• Task description:
List each line of the data below that contains the word "sich". Matching is case-sensitive.

[Collected data]
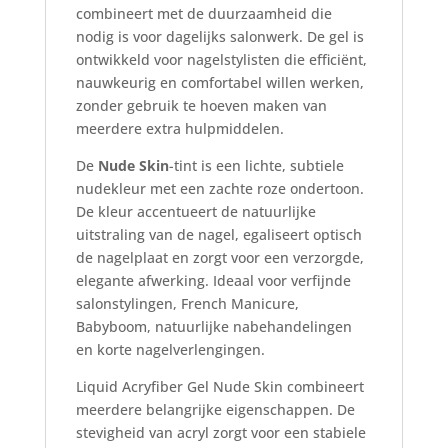
combineert met de duurzaamheid die
nodig is voor dagelijks salonwerk. De gel is
ontwikkeld voor nagelstylisten die efficiënt,
nauwkeurig en comfortabel willen werken,
zonder gebruik te hoeven maken van
meerdere extra hulpmiddelen.
De
Nude Skin
-tint is een lichte, subtiele
nudekleur met een zachte roze ondertoon.
De kleur accentueert de natuurlijke
uitstraling van de nagel, egaliseert optisch
de nagelplaat en zorgt voor een verzorgde,
elegante afwerking. Ideaal voor verfijnde
salonstylingen, French Manicure,
Babyboom, natuurlijke nabehandelingen
en korte nagelverlengingen.
Liquid Acryfiber Gel Nude Skin combineert
meerdere belangrijke eigenschappen. De
stevigheid van acryl zorgt voor een stabiele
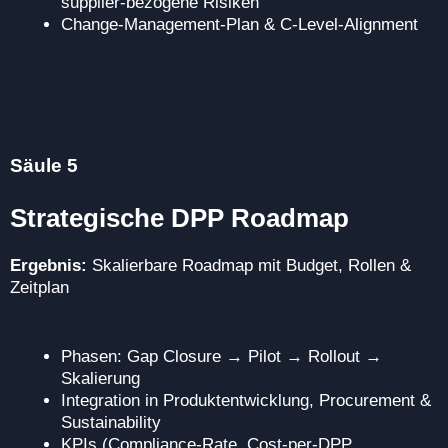
supplier‑bezogene Risiken
Change‑Management‑Plan & C‑Level‑Alignment
Säule 5
Strategische DPP Roadmap
Ergebnis:
Skalierbare Roadmap mit Budget, Rollen &
Zeitplan
Phasen: Gap Closure → Pilot → Rollout →
Skalierung
Integration in Produktentwicklung, Procurement &
Sustainability
KPIs (Compliance‑Rate, Cost‑per‑DPP,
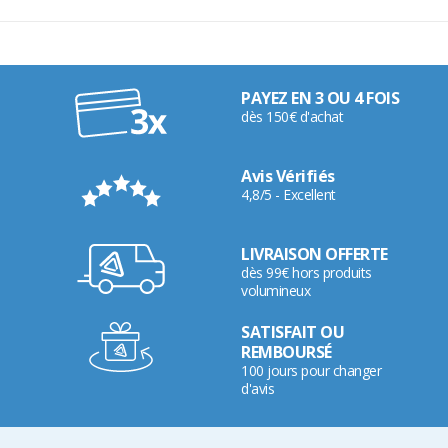
PAYEZ EN 3 OU 4 FOIS
dès 150€ d'achat
Avis Vérifiés
4,8/5 - Excellent
LIVRAISON OFFERTE
dès 99€ hors produits
volumineux
SATISFAIT OU
REMBOURSÉ
100 jours pour changer
d'avis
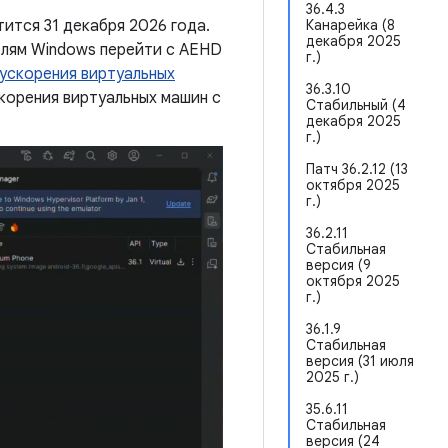
36.4.3
ится 31 декабря 2026 года.
Канарейка (8
декабря 2025
телям Windows перейти с AEHD
г.)
ускорения виртуальных
36.3.10
корения виртуальных машин с
Стабильный (4
декабря 2025
г.)
Патч 36.2.12 (13
октября 2025
г.)
36.2.11
Стабильная
версия (9
октября 2025
г.)
36.1.9
Стабильная
версия (31 июля
2025 г.)
35.6.11
Стабильная
версия (24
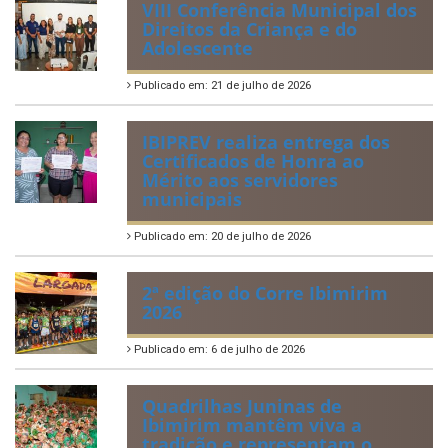
VIII Conferência Municipal dos
Direitos da Criança e do
Adolescente
Publicado em: 21 de julho de 2026
IBIPREV realiza entrega dos
Certificados de Honra ao
Mérito aos servidores
municipais
Publicado em: 20 de julho de 2026
2ª edição do Corre Ibimirim
2026
Publicado em: 6 de julho de 2026
Quadrilhas Juninas de
Ibimirim mantêm viva a
tradição e representam o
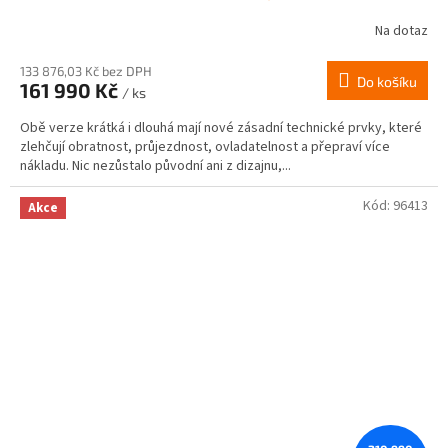
Na dotaz
133 876,03 Kč bez DPH
Do košíku
161 990 Kč
/ ks
Obě verze krátká i dlouhá mají nové zásadní technické prvky, které
zlehčují obratnost, průjezdnost, ovladatelnost a přepraví více
nákladu. Nic nezůstalo původní ani z dizajnu,...
Kód:
96413
Akce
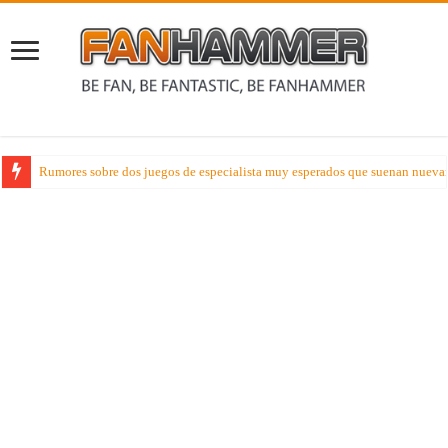
Listas Competitivas Warhammer 40000 – Oj la la así serán las listas france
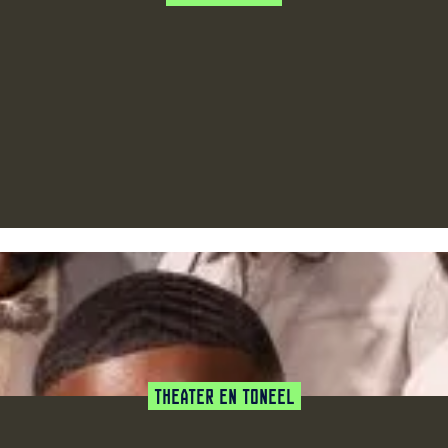
favoriet
Theater en Toneel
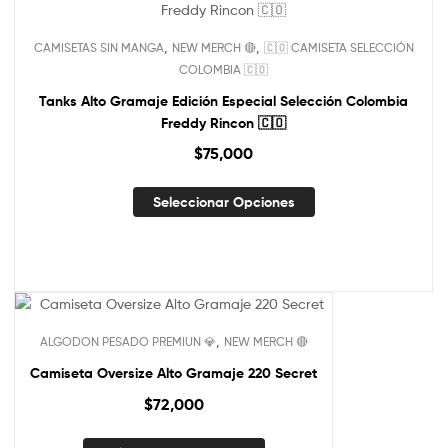
NUEVO!
,
,
CAMISETAS SIN MANGA
NEW MERCH 🔴
🇨🇴 CAMISETA SELECCIÓN
Out Of Stock
COLOMBIA 🇨🇴
Tanks Alto Gramaje Edición Especial Selección Colombia
Freddy Rincon 🇨🇴
$
75,000
Seleccionar Opciones
,
ALGODON PESADO PREMIUN 💎
NEW MERCH 🔴
Camiseta Oversize Alto Gramaje 220 Secret
$
72,000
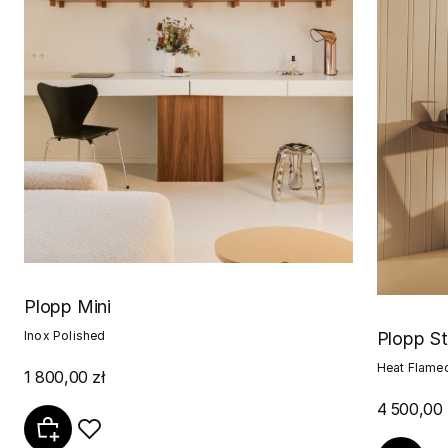
Plopp Mini
Inox Polished
Plopp S
Heat Flame
1 800,00 zł
4 500,00 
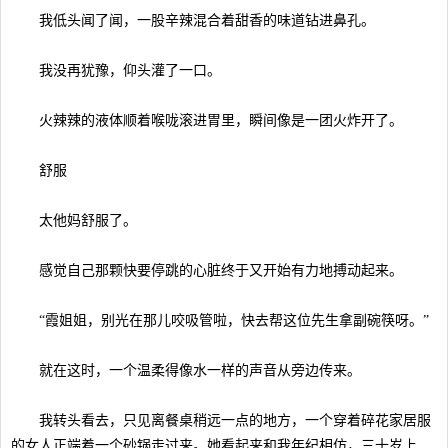
我低头闻了闻，一股辛辣混合着甜香的味道钻进鼻孔。
我没再犹豫，仰头灌了一口。
火辣辣的液体顺着喉咙滚进胃里，瞬间像是一团火炸开了。
舒服
太他妈舒服了。
感觉自己那颗快要停跳的心脏终于又开始有力地搏动起来。
“霞姐姐，别光在那儿咬吸管啦，快去帮这位先生拿副碗筷呀。”
就在这时，一个温柔得像水一样的声音从旁边传来。
我转头看去，只见离餐桌稍远一点的地方，一个穿着碎花家居服
的女人正端着一个砂锅走过来。她看起来和我年纪相仿，三十岁上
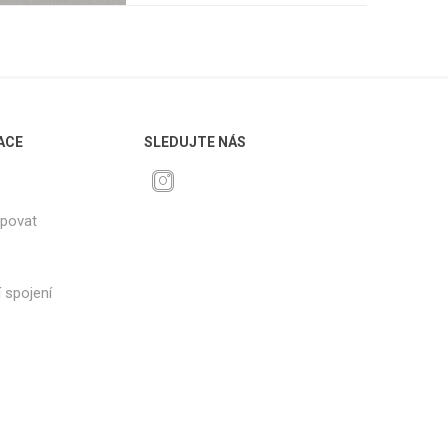
ACE
SLEDUJTE NÁS
upovat
 spojení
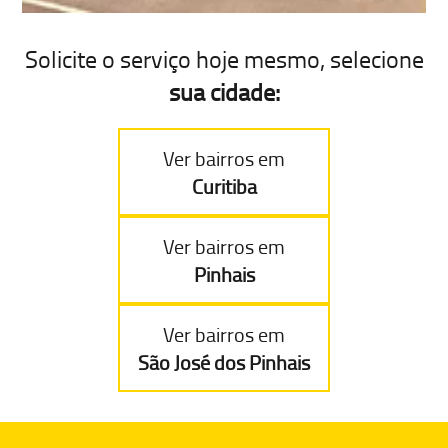
Solicite o serviço hoje mesmo, selecione
sua cidade:
Ver bairros em
Curitiba
Ver bairros em
Pinhais
Ver bairros em
São José dos Pinhais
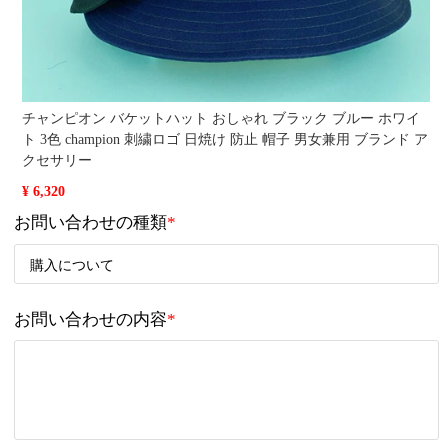
チャンピオン バケットハット おしゃれ ブラック ブルー ホワイ
ト 3色 champion 刺繍ロゴ 日焼け 防止 帽子 男女兼用 ブランド ア
クセサリー
¥ 6,320
お問い合わせの種類
*
お問い合わせの内容
*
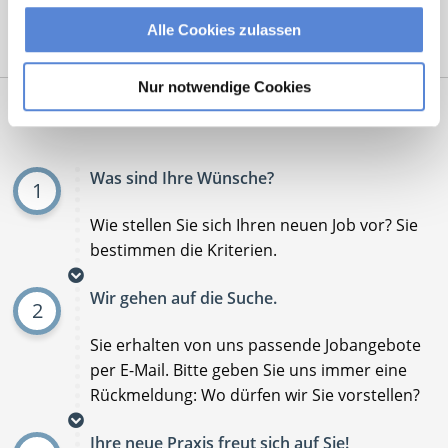
Alle Cookies zulassen
Mit
*
markierte Felder sind Pflichtfelder
Nur notwendige Cookies
Ablauf der Stellenvermittlung:
Was sind Ihre Wünsche?
1
Wie stellen Sie sich Ihren neuen Job vor? Sie
bestimmen die Kriterien.
Wir gehen auf die Suche.
2
Sie erhalten von uns passende Jobangebote
per E-Mail. Bitte geben Sie uns immer eine
Rückmeldung: Wo dürfen wir Sie vorstellen?
Ihre neue Praxis freut sich auf Sie!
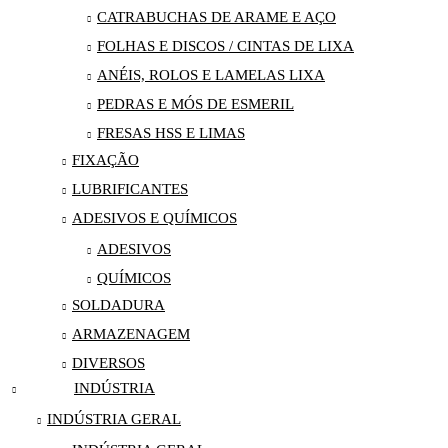
CATRABUCHAS DE ARAME E AÇO
FOLHAS E DISCOS / CINTAS DE LIXA
ANÉIS, ROLOS E LAMELAS LIXA
PEDRAS E MÓS DE ESMERIL
FRESAS HSS E LIMAS
FIXAÇÃO
LUBRIFICANTES
ADESIVOS E QUÍMICOS
ADESIVOS
QUÍMICOS
SOLDADURA
ARMAZENAGEM
DIVERSOS
INDÚSTRIA
INDÚSTRIA GERAL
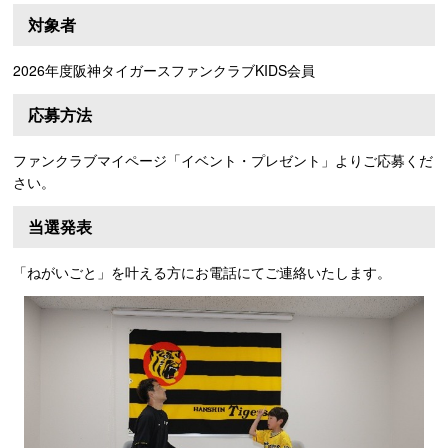
対象者
2026年度阪神タイガースファンクラブKIDS会員
応募方法
ファンクラブマイページ「イベント・プレゼント」よりご応募くだ
さい。
当選発表
「ねがいごと」を叶える方にお電話にてご連絡いたします。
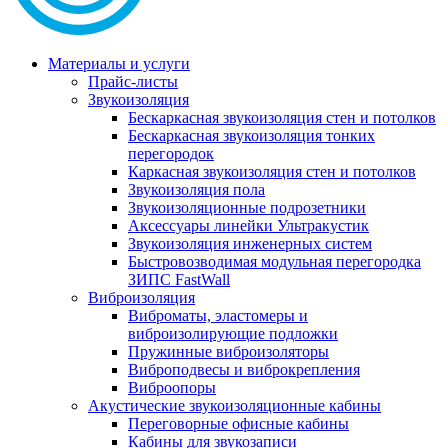
Материалы и услуги
Прайс-листы
Звукоизоляция
Бескаркасная звукоизоляция стен и потолков
Бескаркасная звукоизоляция тонких
перегородок
Каркасная звукоизоляция стен и потолков
Звукоизоляция пола
Звукоизоляционные подрозетники
Аксессуары линейки Ультракустик
Звукоизоляция инженерных систем
Быстровозводимая модульная перегородка
ЗИПС FastWall
Виброизоляция
Виброматы, эластомеры и
виброизолирующие подложки
Пружинные виброизоляторы
Виброподвесы и виброкрепления
Виброопоры
Акустические звукоизоляционные кабины
Переговорные офисные кабины
Кабины для звукозаписи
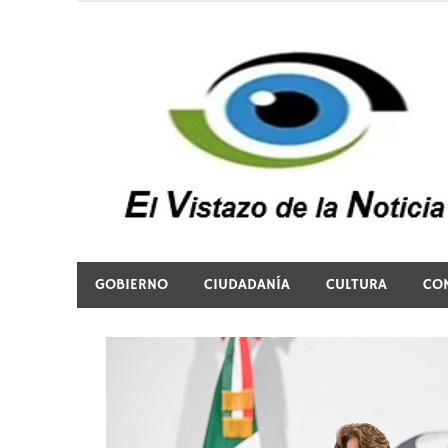
Saltar
al
contenido
El vistazo a la noticia
GOBIERNO
CIUDADANÍA
CULTURA
CO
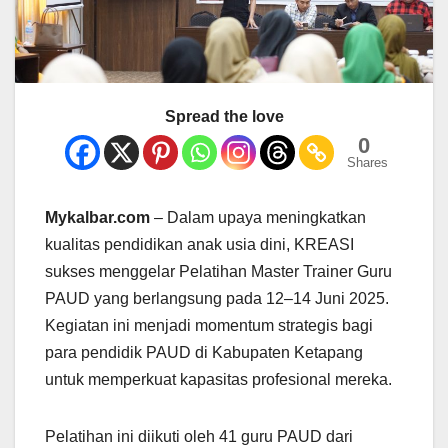
Spread the love
0
Shares
Mykalbar.com
– Dalam upaya meningkatkan
kualitas pendidikan anak usia dini, KREASI
sukses menggelar Pelatihan Master Trainer Guru
PAUD yang berlangsung pada 12–14 Juni 2025.
Kegiatan ini menjadi momentum strategis bagi
para pendidik PAUD di Kabupaten Ketapang
untuk memperkuat kapasitas profesional mereka.
Pelatihan ini diikuti oleh 41 guru PAUD dari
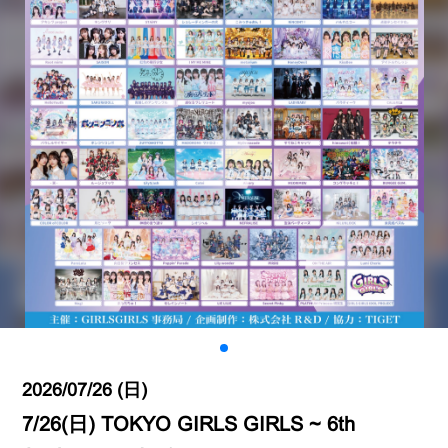
2026/07/26 (日)
7/26(日) TOKYO GIRLS GIRLS ~ 6th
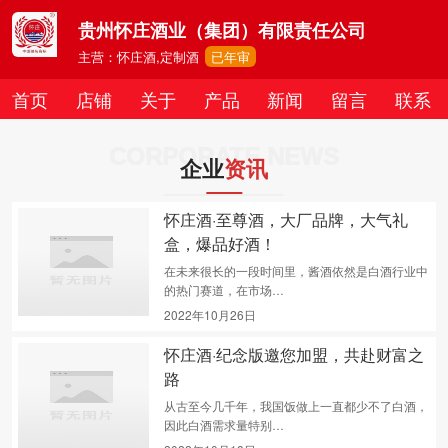
贵州怀庄酒业（集团）有限责任公司
主营：怀庄酒,定制酒
已年审
首页
店铺
关于
产品
新闻
留言
联系
CORPORATE NEWS
企业
资讯
怀庄酒·至尊酒，大厂品牌，大气礼
盒，爆品好酒！
在未来很长的一段时间里，酱酒依然是白酒行业中
的热门赛道，在市场…
2022年10月26日
怀庄酒·纪念版邀您加盟，共赴财富之
路
从古至今几千年，我国饭做上一直都少不了白酒，
因此白酒需求量特别…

• Exercise result:
Wie stellen Sie sich Ihren neuen Job vor? Sie
Ihre neue Praxis freut sich auf Sie!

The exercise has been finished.